1. When you are a hermit, no one comes to your house, so they don't see the cat hair on the couch or the drips of spaghetti sauce on the stove top or the crumbs on the counter and think "TSK. Doesn't she ever tidy this place?"
2. When you are a hermit, you don't see anyone, so they don't look at your clothes and your hair and think "TSK. There's a stain on the collar of his shirt. And his hair is much too long. Would it kill him to get a haircut?"
3. When you are a hermit, you don't interact with anyone, so you don't have to be afraid of accidentally offending someone or hurting someone's feelings, as if you were some sort of lumbering cave troll who backs into someone's favorite heirloom vase and sends it tumbling to its doom.

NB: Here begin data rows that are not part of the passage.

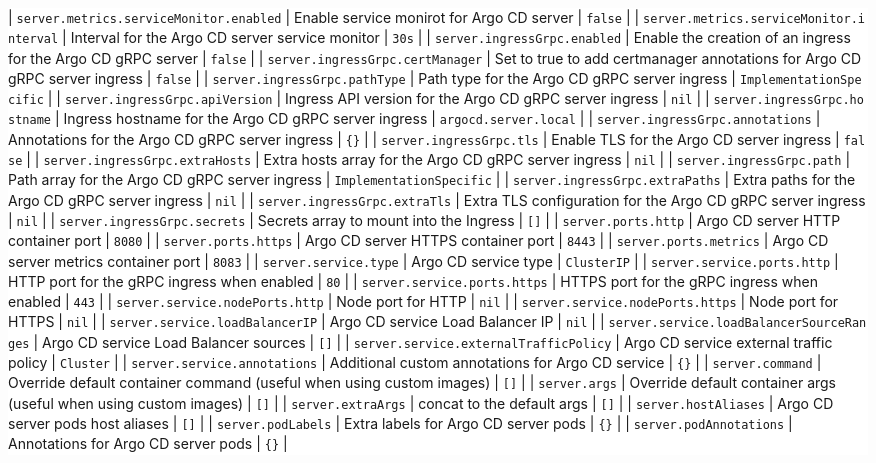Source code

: | `server.metrics.serviceMonitor.enabled`              | Enable service monirot for Argo CD server                                                        | `false`                  |
| `server.metrics.serviceMonitor.interval`             | Interval for the Argo CD server service monitor                                                  | `30s`                    |
| `server.ingressGrpc.enabled`                         | Enable the creation of an ingress for the Argo CD gRPC server                                    | `false`                  |
| `server.ingressGrpc.certManager`                     | Set to true to add certmanager annotations for Argo CD gRPC server ingress                       | `false`                  |
| `server.ingressGrpc.pathType`                        | Path type for the Argo CD gRPC server ingress                                                    | `ImplementationSpecific` |
| `server.ingressGrpc.apiVersion`                      | Ingress API version for the Argo CD gRPC server ingress                                          | `nil`                    |
| `server.ingressGrpc.hostname`                        | Ingress hostname for the Argo CD gRPC server ingress                                             | `argocd.server.local`    |
| `server.ingressGrpc.annotations`                     | Annotations for the Argo CD gRPC server ingress                                                  | `{}`                     |
| `server.ingressGrpc.tls`                             | Enable TLS for the Argo CD server ingress                                                        | `false`                  |
| `server.ingressGrpc.extraHosts`                      | Extra hosts array for the Argo CD gRPC server ingress                                            | `nil`                    |
| `server.ingressGrpc.path`                            | Path array for the Argo CD gRPC server ingress                                                   | `ImplementationSpecific` |
| `server.ingressGrpc.extraPaths`                      | Extra paths for the Argo CD gRPC server ingress                                                  | `nil`                    |
| `server.ingressGrpc.extraTls`                        | Extra TLS configuration for the Argo CD gRPC server ingress                                      | `nil`                    |
| `server.ingressGrpc.secrets`                         | Secrets array to mount into the Ingress                                                          | `[]`                     |
| `server.ports.http`                                  | Argo CD server HTTP container port                                                               | `8080`                   |
| `server.ports.https`                                 | Argo CD server HTTPS container port                                                              | `8443`                   |
| `server.ports.metrics`                               | Argo CD server metrics container port                                                            | `8083`                   |
| `server.service.type`                                | Argo CD service type                                                                             | `ClusterIP`              |
| `server.service.ports.http`                          | HTTP port for the gRPC ingress when enabled                                                      | `80`                     |
| `server.service.ports.https`                         | HTTPS port for the gRPC ingress when enabled                                                     | `443`                    |
| `server.service.nodePorts.http`                      | Node port for HTTP                                                                               | `nil`                    |
| `server.service.nodePorts.https`                     | Node port for HTTPS                                                                              | `nil`                    |
| `server.service.loadBalancerIP`                      | Argo CD service Load Balancer IP                                                                 | `nil`                    |
| `server.service.loadBalancerSourceRanges`            | Argo CD service Load Balancer sources                                                            | `[]`                     |
| `server.service.externalTrafficPolicy`               | Argo CD service external traffic policy                                                          | `Cluster`                |
| `server.service.annotations`                         | Additional custom annotations for Argo CD service                                                | `{}`                     |
| `server.command`                                     | Override default container command (useful when using custom images)                             | `[]`                     |
| `server.args`                                        | Override default container args (useful when using custom images)                                | `[]`                     |
| `server.extraArgs`                                   | concat to the default args                                                                       | `[]`                     |
| `server.hostAliases`                                 | Argo CD server pods host aliases                                                                 | `[]`                     |
| `server.podLabels`                                   | Extra labels for Argo CD server pods                                                             | `{}`                     |
| `server.podAnnotations`                              | Annotations for Argo CD server pods                                                              | `{}`                     |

4. When you are a hermit, you don't tell anyone what you do, so you can spend your time as you really honestly like. If you feel gardening that day, you can spend the whole day covered in dirt. If you feel like sitting in the sun reading a book, you can do that without someone thinking, "What a lazy bum. Doesn't she know there is grass to be mown, weeds to be pulled, leaves to be raked and plants to be watered?"
When you are a hermit, you are insulated from judgment. Sure, the people in the town 40 miles away, where you go to get supplies think, "Strange old duck. Half the marbles have rolled away," but they only think that on the day you go into town, every 3 months or so. And the rest of the time, you're free to be yourself.